Sonra reiki iki ile geçmiş yılların temizlenmesi varmış, hoca bunu kontrol dahi edebiliyormuş. 21 günlük arınma varmış. Bunun için kimisi et yemiyor ya da geçmiş yıllarını temizliyormuş. Bu konu bile öğretmenlere göre farklılık gösteriyor. Biz bunların hiç birini yapmadık. Ya söylenmedi ya da söylendi de biz ciddiye almadık. Şimdi adını bile hatırlamadığım bayanın günahına girmeyeyim. Bu kadar cahilane girdim ve devam ettim yani. İlk zamanlarda yani reiki enerjisini yoğun kullandığım zamanlarda, et yeme olayından otomatikman tiksinmeye başladım. Kasap dükkanına  girmek benim için tiksinme ve canlı hayvanı nasıl öldürüp yiyoruz düşüncesi demekti. Onu net hatırlıyorum. 2010lu yıllara geldiğimizde, ben reikide fazla ilerleyememiştim. Bunun sebebi bendim doğal olarak. O’nu hep acil durumlarda kullanmak üzere bir yerlerde sakladım. Kullandığım alanlar; çakra düzenleme, akan kanı durdurma, genel gerginliği azaltma, genel ağrıları geçirme, alan temizliği ve uykuya dalmak üzerine oldu. Travmalarımı hafifletmek için sonuna kadar kullanma sabrına asla sahip olamadım. Bu yüzden de bu eski değerli enerjinin nimetlerinden asla tam olarak yararlanamadım. Sabır erdemini geliştirmem hala yeterli değil.
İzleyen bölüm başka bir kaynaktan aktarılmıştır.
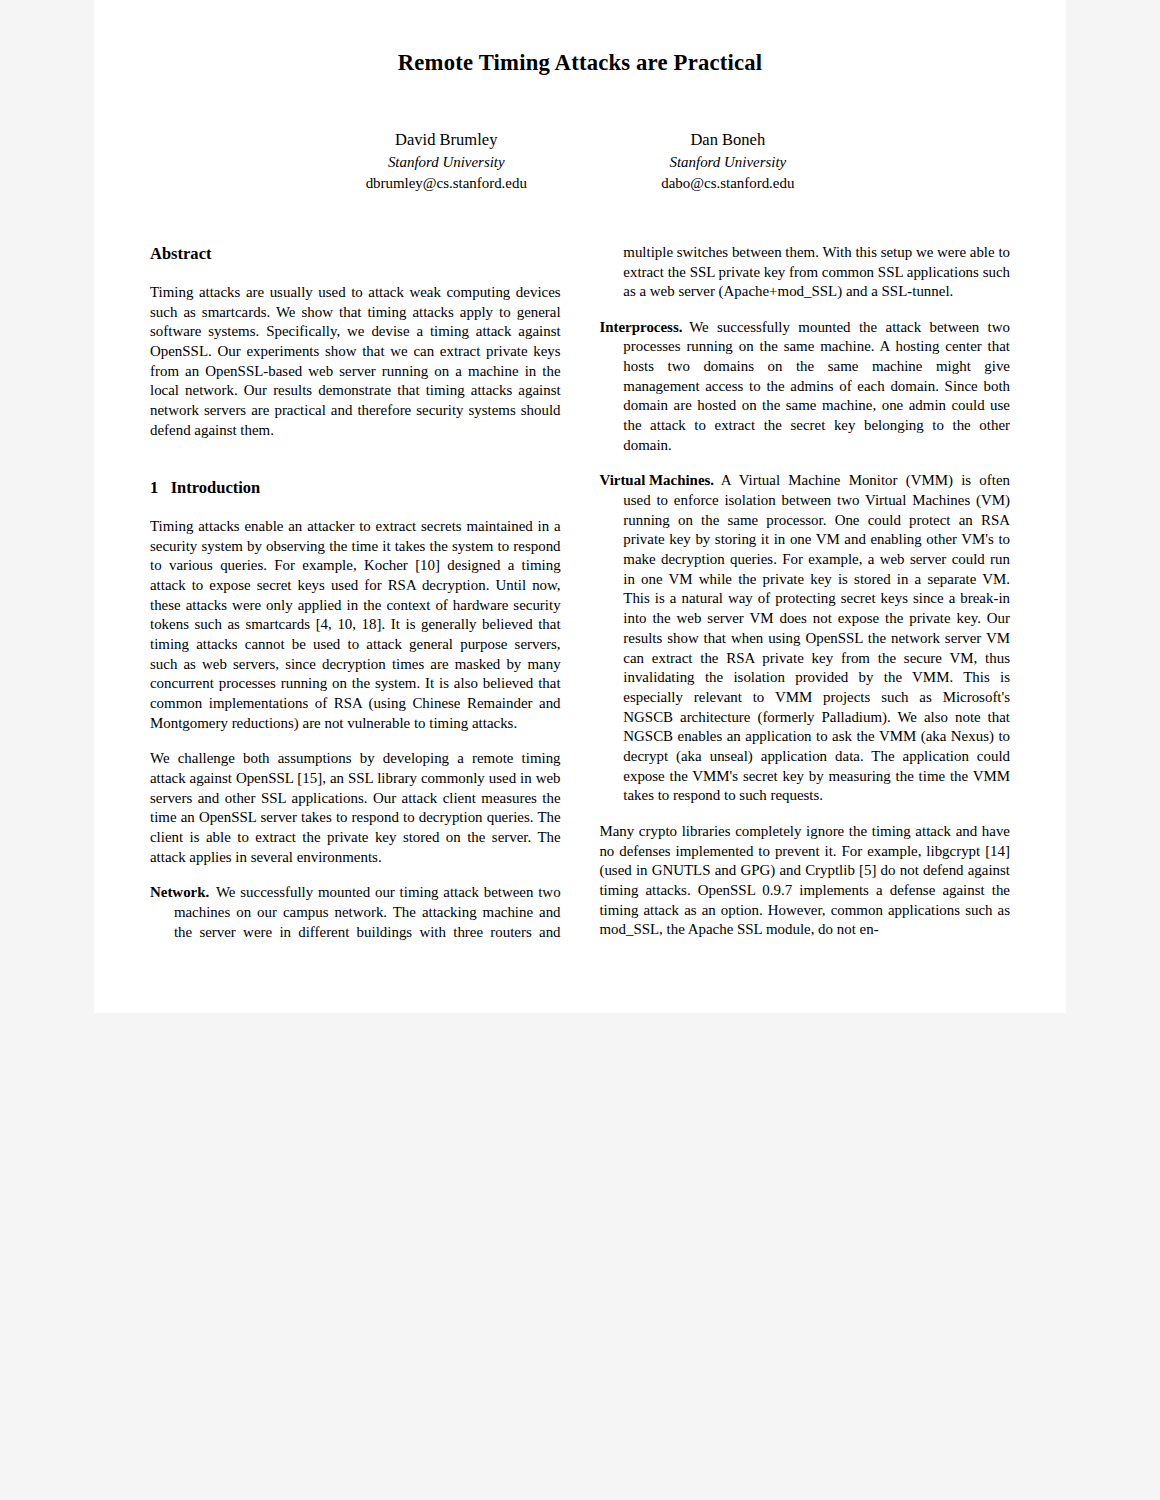Remote Timing Attacks are Practical
David Brumley
Stanford University
dbrumley@cs.stanford.edu
Dan Boneh
Stanford University
dabo@cs.stanford.edu
Abstract
Timing attacks are usually used to attack weak computing devices such as smartcards. We show that timing attacks apply to general software systems. Specifically, we devise a timing attack against OpenSSL. Our experiments show that we can extract private keys from an OpenSSL-based web server running on a machine in the local network. Our results demonstrate that timing attacks against network servers are practical and therefore security systems should defend against them.
1 Introduction
Timing attacks enable an attacker to extract secrets maintained in a security system by observing the time it takes the system to respond to various queries. For example, Kocher [10] designed a timing attack to expose secret keys used for RSA decryption. Until now, these attacks were only applied in the context of hardware security tokens such as smartcards [4, 10, 18]. It is generally believed that timing attacks cannot be used to attack general purpose servers, such as web servers, since decryption times are masked by many concurrent processes running on the system. It is also believed that common implementations of RSA (using Chinese Remainder and Montgomery reductions) are not vulnerable to timing attacks.
We challenge both assumptions by developing a remote timing attack against OpenSSL [15], an SSL library commonly used in web servers and other SSL applications. Our attack client measures the time an OpenSSL server takes to respond to decryption queries. The client is able to extract the private key stored on the server. The attack applies in several environments.
Network.
We successfully mounted our timing attack between two machines on our campus network. The attacking machine and the server were in different buildings with three routers and multiple switches between them. With this setup we were able to extract the SSL private key from common SSL applications such as a web server (Apache+mod_SSL) and a SSL-tunnel.
Interprocess.
We successfully mounted the attack between two processes running on the same machine. A hosting center that hosts two domains on the same machine might give management access to the admins of each domain. Since both domain are hosted on the same machine, one admin could use the attack to extract the secret key belonging to the other domain.
Virtual Machines.
A Virtual Machine Monitor (VMM) is often used to enforce isolation between two Virtual Machines (VM) running on the same processor. One could protect an RSA private key by storing it in one VM and enabling other VM's to make decryption queries. For example, a web server could run in one VM while the private key is stored in a separate VM. This is a natural way of protecting secret keys since a break-in into the web server VM does not expose the private key. Our results show that when using OpenSSL the network server VM can extract the RSA private key from the secure VM, thus invalidating the isolation provided by the VMM. This is especially relevant to VMM projects such as Microsoft's NGSCB architecture (formerly Palladium). We also note that NGSCB enables an application to ask the VMM (aka Nexus) to decrypt (aka unseal) application data. The application could expose the VMM's secret key by measuring the time the VMM takes to respond to such requests.
Many crypto libraries completely ignore the timing attack and have no defenses implemented to prevent it. For example, libgcrypt [14] (used in GNUTLS and GPG) and Cryptlib [5] do not defend against timing attacks. OpenSSL 0.9.7 implements a defense against the timing attack as an option. However, common applications such as mod_SSL, the Apache SSL module, do not en-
Eğer tüm bilgileri sabırla uygulasaydım şimdi çok daha başka bir yaşam sürüyordum. Sanırım başkalarına uygulama yapmak, egomu tatmin ettiğinden, daha çok hoşuma gidiyor. Mesela geçen baharda eşimin teyzesi, sağlık kontrolü yapılırken çok heyecanlı ve korku dolu idi. Yanında gittim ve o içerideyken ona sakinleşmesi için reikiyi duvarın arkasından sürekli yolladım. O panik olan bayan gitti,  yerine doktorun yanında işlem yapılırken kuzu gibi sakin duran bayan geldi. Bana teşekkürler etmekten helak oldu. Bunun için bile yapmaya devam ediyorum. Gerçi bu aralarda akıllandım, biraz daha bilgilendim de reikiyi kendi üzerimde her gün kullanmaya başladım. Özellikle çakra dengeleme yaparken nefes tekniğini de yanına ekledim. Şimdii daha iyiyim.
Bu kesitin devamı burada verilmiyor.